To ensure any code changes do not introduce unintended bugs or side effects, we standardized the development process and enabled the automatic continuous integration (CI) of BrainPy with GitHub Actions. Moreover, to update the tutorial and documentation with the latest code changes, we automated the documentation building of BrainPy with Read the Docs. Appendix 3—figure 1 illustrates the whole workflow of BrainPy development. First, any code change should be proposed through GitHub Pull Request. Once a Pull Request is opened, CI pipelines are triggered to test BrainPy codes on Windows, Linux, and macOS platforms (Appendix 3—figure 1 (1)). After all test suites are passed, the code reviewer should manually inspect the significance and correctness of the proposed code changes again. If all things are fine, the reviewer can merge the code into the master branch (Appendix 3—figure 1 (2)). After merging, a new set of test cases is triggered automatically to test that the latest BrainPy codebase does not have bugs (Appendix 3—figure 1 (3)). Besides, the merging operation also triggers the automatic documentation generation through the documentation hosting platform Read the Docs (Appendix 3—figure 1 (4)), in which the latest documentation, including the code annotation, user manual, and tutorials, are automatically built with Sphinx and hosted online at https://brainpy.readthedocs.io/.

Appendix 3—figure 1
The pipeline of automatic continuous integration and documentation building in BrainPy.

Appendix 4

Mathematical operators for brain dynamics modeling

Brain dynamics modeling involves conventional computation based on dense matrices and event-driven computation based on sparse connections. BrainPy provides operators for these two kinds of computations. For the list of the number of currently implemented operators please see Appendix 4—table 1.

Appendix 4—table 1
Number of mathematical operators implemented in BrainPy.
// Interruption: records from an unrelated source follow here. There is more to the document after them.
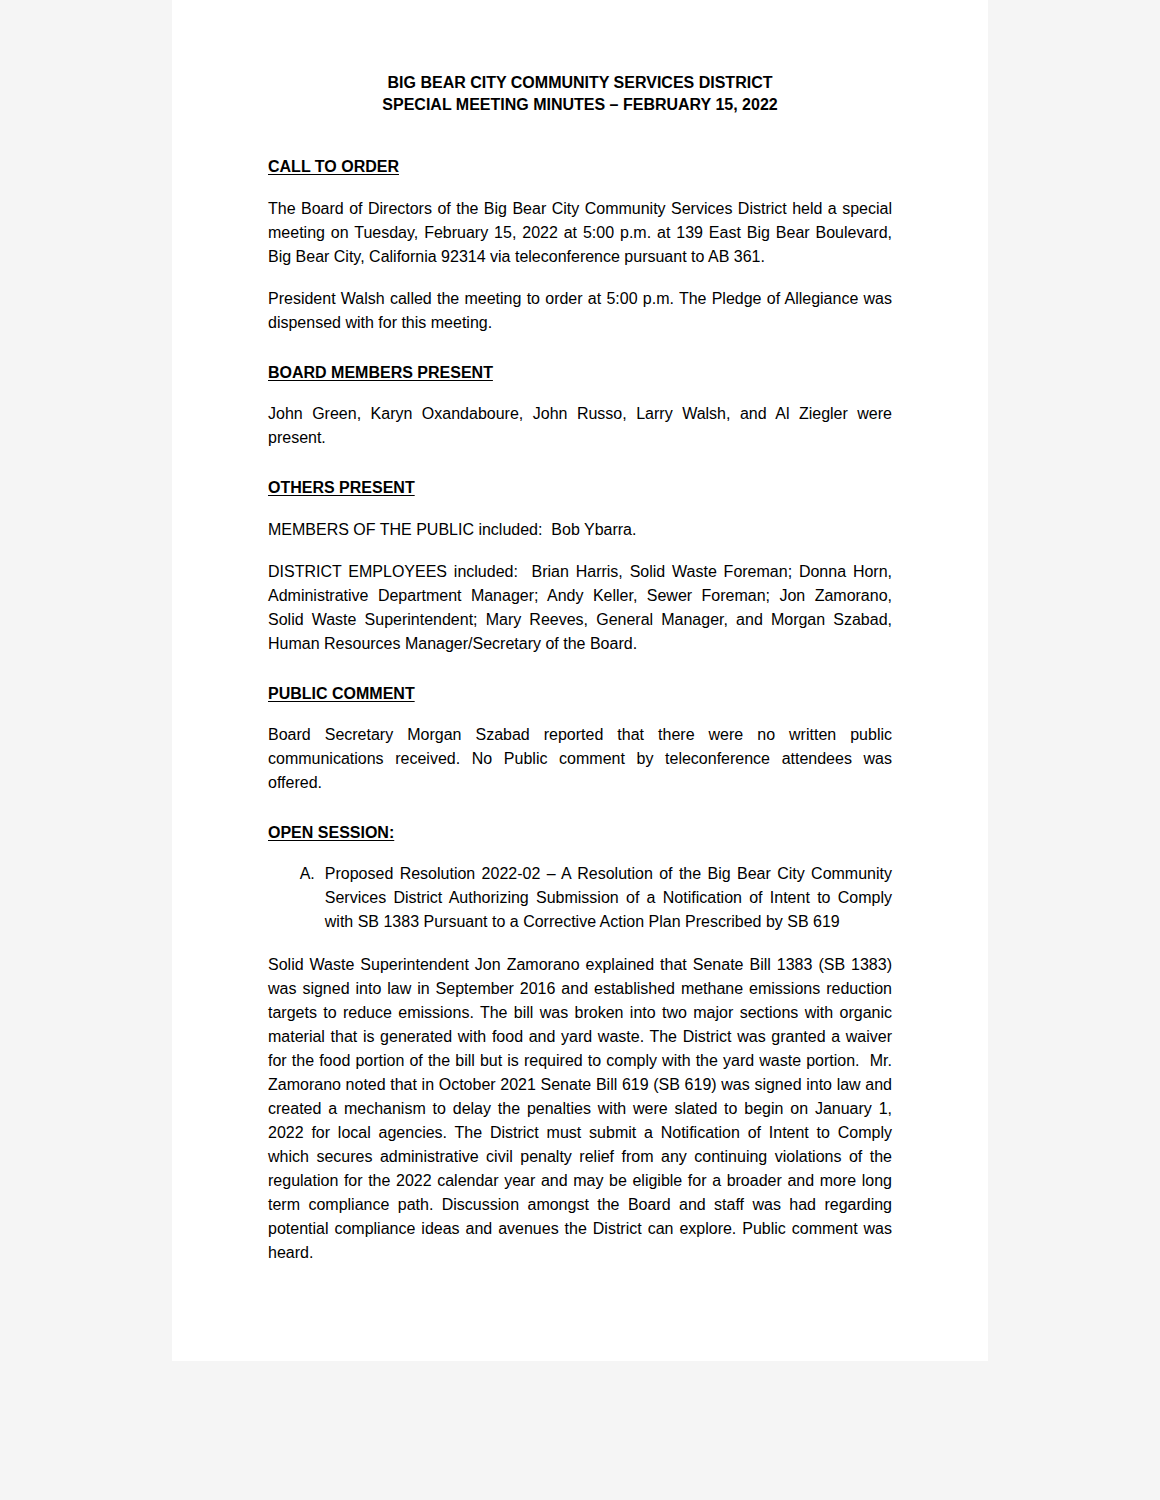BIG BEAR CITY COMMUNITY SERVICES DISTRICT SPECIAL MEETING MINUTES – FEBRUARY 15, 2022
CALL TO ORDER
The Board of Directors of the Big Bear City Community Services District held a special meeting on Tuesday, February 15, 2022 at 5:00 p.m. at 139 East Big Bear Boulevard, Big Bear City, California 92314 via teleconference pursuant to AB 361.
President Walsh called the meeting to order at 5:00 p.m. The Pledge of Allegiance was dispensed with for this meeting.
BOARD MEMBERS PRESENT
John Green, Karyn Oxandaboure, John Russo, Larry Walsh, and Al Ziegler were present.
OTHERS PRESENT
MEMBERS OF THE PUBLIC included: Bob Ybarra.
DISTRICT EMPLOYEES included: Brian Harris, Solid Waste Foreman; Donna Horn, Administrative Department Manager; Andy Keller, Sewer Foreman; Jon Zamorano, Solid Waste Superintendent; Mary Reeves, General Manager, and Morgan Szabad, Human Resources Manager/Secretary of the Board.
PUBLIC COMMENT
Board Secretary Morgan Szabad reported that there were no written public communications received. No Public comment by teleconference attendees was offered.
OPEN SESSION:
Proposed Resolution 2022-02 – A Resolution of the Big Bear City Community Services District Authorizing Submission of a Notification of Intent to Comply with SB 1383 Pursuant to a Corrective Action Plan Prescribed by SB 619
Solid Waste Superintendent Jon Zamorano explained that Senate Bill 1383 (SB 1383) was signed into law in September 2016 and established methane emissions reduction targets to reduce emissions. The bill was broken into two major sections with organic material that is generated with food and yard waste. The District was granted a waiver for the food portion of the bill but is required to comply with the yard waste portion. Mr. Zamorano noted that in October 2021 Senate Bill 619 (SB 619) was signed into law and created a mechanism to delay the penalties with were slated to begin on January 1, 2022 for local agencies. The District must submit a Notification of Intent to Comply which secures administrative civil penalty relief from any continuing violations of the regulation for the 2022 calendar year and may be eligible for a broader and more long term compliance path. Discussion amongst the Board and staff was had regarding potential compliance ideas and avenues the District can explore. Public comment was heard.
This list will continue to expand since BrainPy will continue to add more operators for brain dynamics modeling. The list of implemented operators is online available at https://brainpy.readthedocs.io/en/latest/apis/math.html.

Number
Dense operators with NumPy syntax472
Dense operators with TensorFlow syntax25
Dense operators with PyTorch syntax10
Sparse and event-driven operators20

Dense matrix operators

JAX (Frostig et al., 2018) has provided most numerical functions in NumPy (Harris et al., 2020). However, there are several significant differences between JAX and NumPy. First, the array structure in JAX does not support in-place updating. Second, numerical functions that need in-place updating are missing in JAX. Third, random sampling functions are significantly different from NumPy.
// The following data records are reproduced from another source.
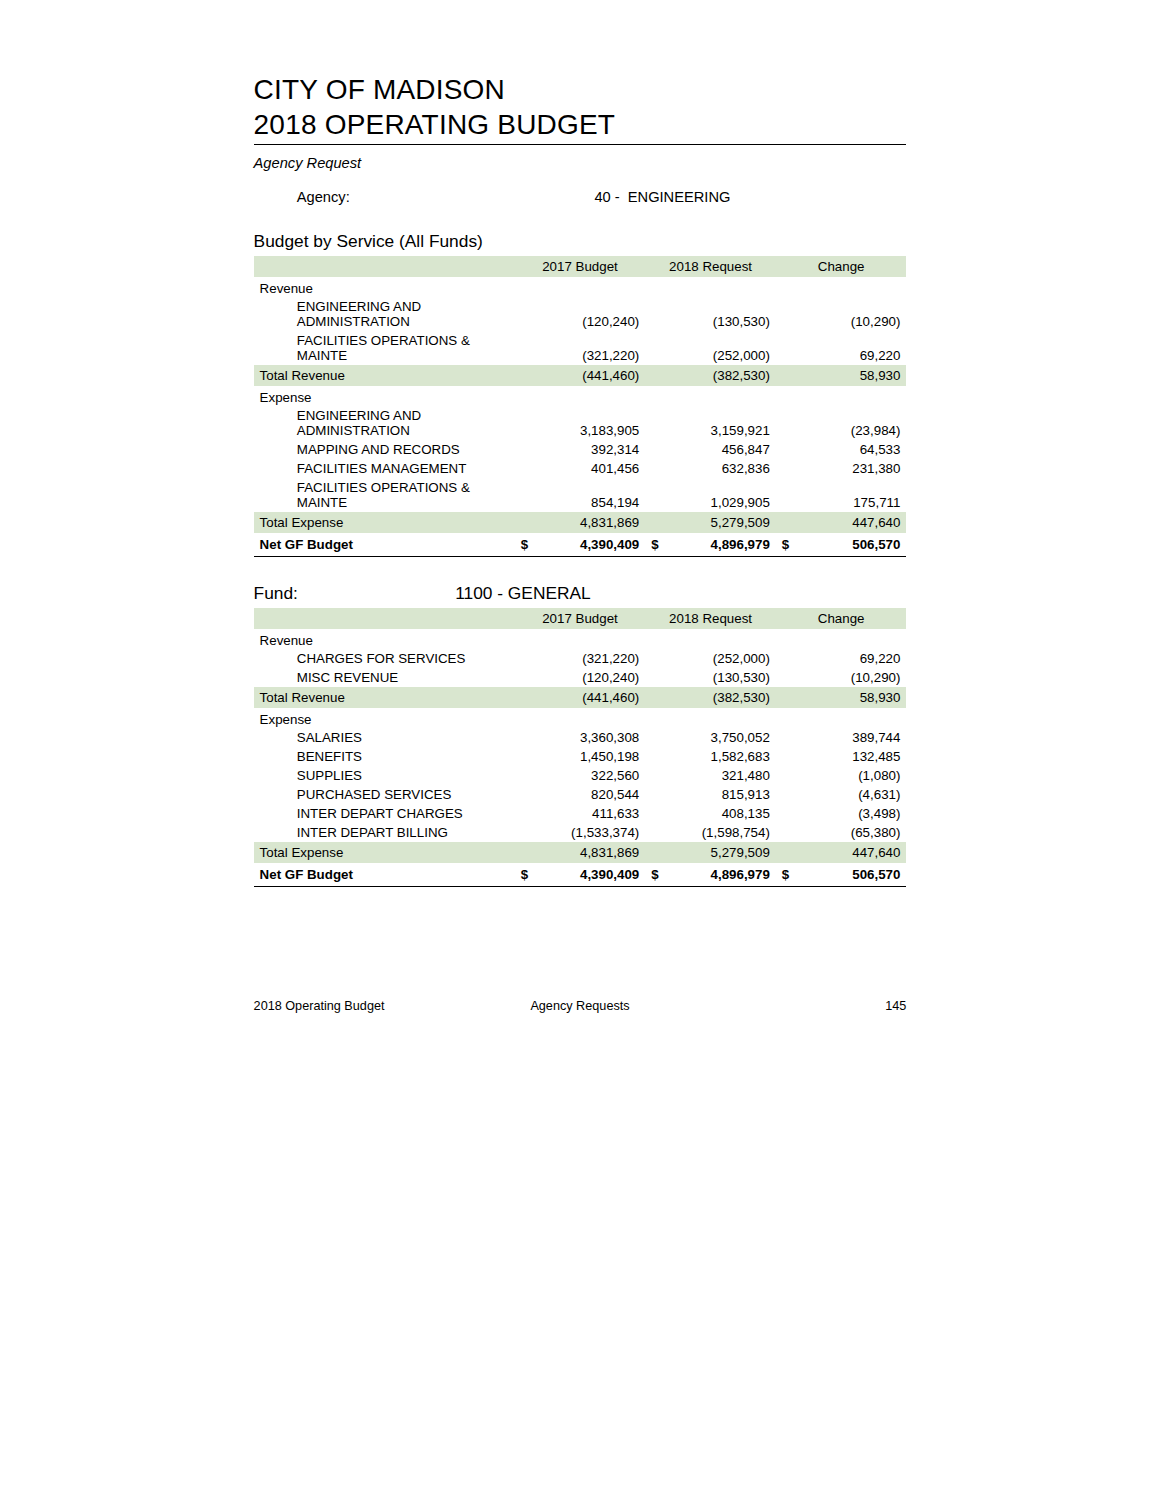CITY OF MADISON2018 OPERATING BUDGET
Agency Request
Agency: 40 - ENGINEERING
Budget by Service (All Funds)
| | 2017 Budget | 2018 Request | Change |
| --- | --- | --- | --- |
| Revenue |
| ENGINEERING AND ADMINISTRATION | (120,240) | (130,530) | (10,290) |
| FACILITIES OPERATIONS & MAINTE | (321,220) | (252,000) | 69,220 |
| Total Revenue | (441,460) | (382,530) | 58,930 |
| Expense |
| ENGINEERING AND ADMINISTRATION | 3,183,905 | 3,159,921 | (23,984) |
| MAPPING AND RECORDS | 392,314 | 456,847 | 64,533 |
| FACILITIES MANAGEMENT | 401,456 | 632,836 | 231,380 |
| FACILITIES OPERATIONS & MAINTE | 854,194 | 1,029,905 | 175,711 |
| Total Expense | 4,831,869 | 5,279,509 | 447,640 |
| Net GF Budget | $ 4,390,409 | $ 4,896,979 | $ 506,570 |
Fund: 1100 - GENERAL
| | 2017 Budget | 2018 Request | Change |
| --- | --- | --- | --- |
| Revenue |
| CHARGES FOR SERVICES | (321,220) | (252,000) | 69,220 |
| MISC REVENUE | (120,240) | (130,530) | (10,290) |
| Total Revenue | (441,460) | (382,530) | 58,930 |
| Expense |
| SALARIES | 3,360,308 | 3,750,052 | 389,744 |
| BENEFITS | 1,450,198 | 1,582,683 | 132,485 |
| SUPPLIES | 322,560 | 321,480 | (1,080) |
| PURCHASED SERVICES | 820,544 | 815,913 | (4,631) |
| INTER DEPART CHARGES | 411,633 | 408,135 | (3,498) |
| INTER DEPART BILLING | (1,533,374) | (1,598,754) | (65,380) |
| Total Expense | 4,831,869 | 5,279,509 | 447,640 |
| Net GF Budget | $ 4,390,409 | $ 4,896,979 | $ 506,570 |
2018 Operating Budget
Agency Requests
145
The dense matrix operators in BrainPy are based on JAX’s implementations but are designed to be seamlessly consistent with NumPy. First, we provide brainpy.math.Array which is consistent with NumPy’s ndarray structure, and a series of mathematical operations for brainpy.math.Array which is similar to those for ndarray. Second, mathematical operators for brainpy.math.Array, such as indexing, slicing, sorting, rounding, arithmetic operations, linear algebraic functions, and Fourier transform routines, are all supported. Many of these operators (nearly 85%) are directly implemented through the NumPy-like functions in JAX, while BrainPy provides dozens of APIs missing or inconsistent in JAX. Third, to unify random number generators, BrainPy implements most of the random sampling functions in NumPy, including its univariate distributions, multivariate distributions, standard distributions, and utility functions.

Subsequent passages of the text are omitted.